TEMPO.CO, Jakarta -Komisi Keuangan dan Perbankan Dewan Perwakilan Rakyat (DPR) masih mengkaji pembahasan Rancangan Undang-Undang Jaring Pengaman Sistem Keuangan (JPSK). "Kami akan mengundang kembali beberapa ahli hukum untuk meminta masukan soal pembahasan ini," kata Wakil Ketua Komisi Harry Azhar Azis di kompleks parlemen, Senayan, Jakarta, Senin, 25 Juni 2012.
Pendapat dari beberapa ahli hukum, menurut Harry, sangat dibutuhkan untuk memastikan apakah DPR bisa membahas RUU JPSK, atau tetap menunggu pemerintah mencabut Peraturan Pemerintah Pengganti Undang-Undang tentang JPSK. Pada rapat dengar pendapat umum di Komisi Keuangan dan Perbankan yang digelar hari ini, Komisi mengundang dua orang ahli hukum yaitu Irman Putra Sidin dan Erman Rajagukguk. Dalam rapat tersebut, keduanya berpendapat RUU tersebut tidak bisa dibahas sebelum RUU pencabutan dilakukan.
"Kalau menurut saya untuk membahas saja bisa. Tapi belum bisa berimplikasi yuridis untuk menjadi produk hukum. Kalau Perpu JPSK ini belum selesai, tidak bisa Presiden dan DPR mengambil persetujuan. Harus dilesesaikan dulu problematiknya," katanya.
Menurut Irman, Presiden harus segera mengajukan RUU pencabutan Peraturan Pemerintah Pengganti UU JPSK agar pembahasan RUU JPSK bisa dilakukan. Namun, jika Presiden tidak juga mengajukan, maka bisa diajukan oleh DPR.
Aturan yang memerintahkan pemerintah agar mengusulkan undang-undang pencabutan perpu diatur dalam Pasal 52 Undang-Undang Nomor 12 Tahun 2011 dan Pasal 25 Undang-Undang Nomor 10 Tahun 2004 tentang Pembentukan Undang-Undang.

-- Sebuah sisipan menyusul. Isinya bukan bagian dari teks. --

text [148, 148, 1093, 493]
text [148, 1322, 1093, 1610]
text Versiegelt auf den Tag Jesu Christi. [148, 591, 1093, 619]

Penerbitan undang-undang untuk mencabut Perppu JPSK diperlukan karena perppu tersebut ditolak DPR melalui Sidang Paripurna pada 28 Desember 2008. "Pemerintah sampai saat ini belum mengajukan pencabutan itu," katanya. Harry berjanji akan segera menyelesaikan persoalan tersebut. "Kami selanjutnya akan mengundang Jimly Assidiq dan Yusril Ihza Mahendra," kata dia menambahkan.